__Dataset content__.
****************************************
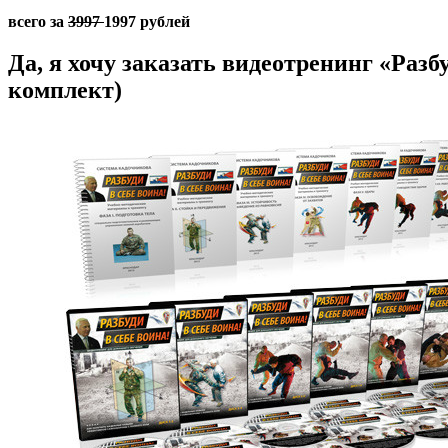
всего за
3997
1997 рублей
Да, я хочу заказать видеотренинг «Раз
комплект)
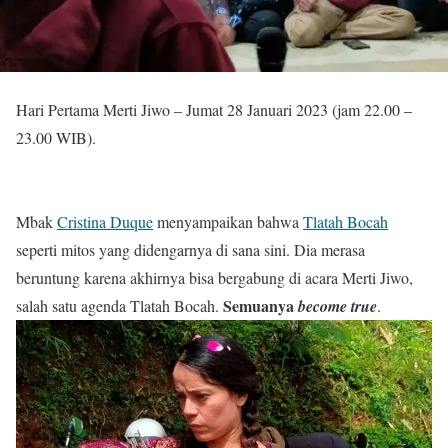
Hari Pertama Merti Jiwo – Jumat 28 Januari 2023 (jam 22.00 –
23.00 WIB).
Mbak
Cristina Duque
menyampaikan bahwa
Tlatah Bocah
seperti mitos yang didengarnya di sana sini. Dia merasa
beruntung karena akhirnya bisa bergabung di acara Merti Jiwo,
Semuanya
salah satu agenda Tlatah Bocah.
become true
.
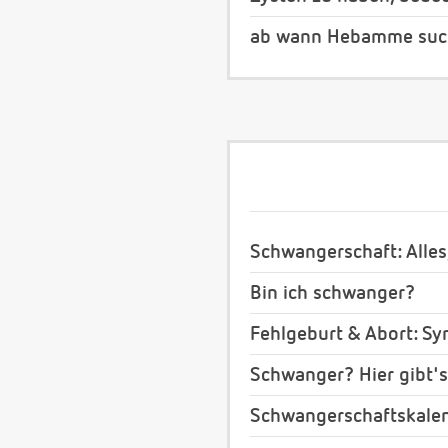
ab wann Hebamme suc
Schwangerschaft: Alles
Bin ich schwanger?
Fehlgeburt & Abort: S
Schwanger? Hier gibt's
Schwangerschaftskale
****************************************
Could the material above be written out again word for word, with the pictures dropped?

__Expected answer__.
всего за
3997
1997 рублей
Да, я хочу заказать видеотренинг «Раз
комплект)
Hari Pertama Merti Jiwo – Jumat 28 Januari 2023 (jam 22.00 –
23.00 WIB).
Mbak
Cristina Duque
menyampaikan bahwa
Tlatah Bocah
seperti mitos yang didengarnya di sana sini. Dia merasa
beruntung karena akhirnya bisa bergabung di acara Merti Jiwo,
Semuanya
salah satu agenda Tlatah Bocah.
become true
.
ab wann Hebamme suc
Schwangerschaft: Alles
Bin ich schwanger?
Fehlgeburt & Abort: S
Schwanger? Hier gibt's
Schwangerschaftskale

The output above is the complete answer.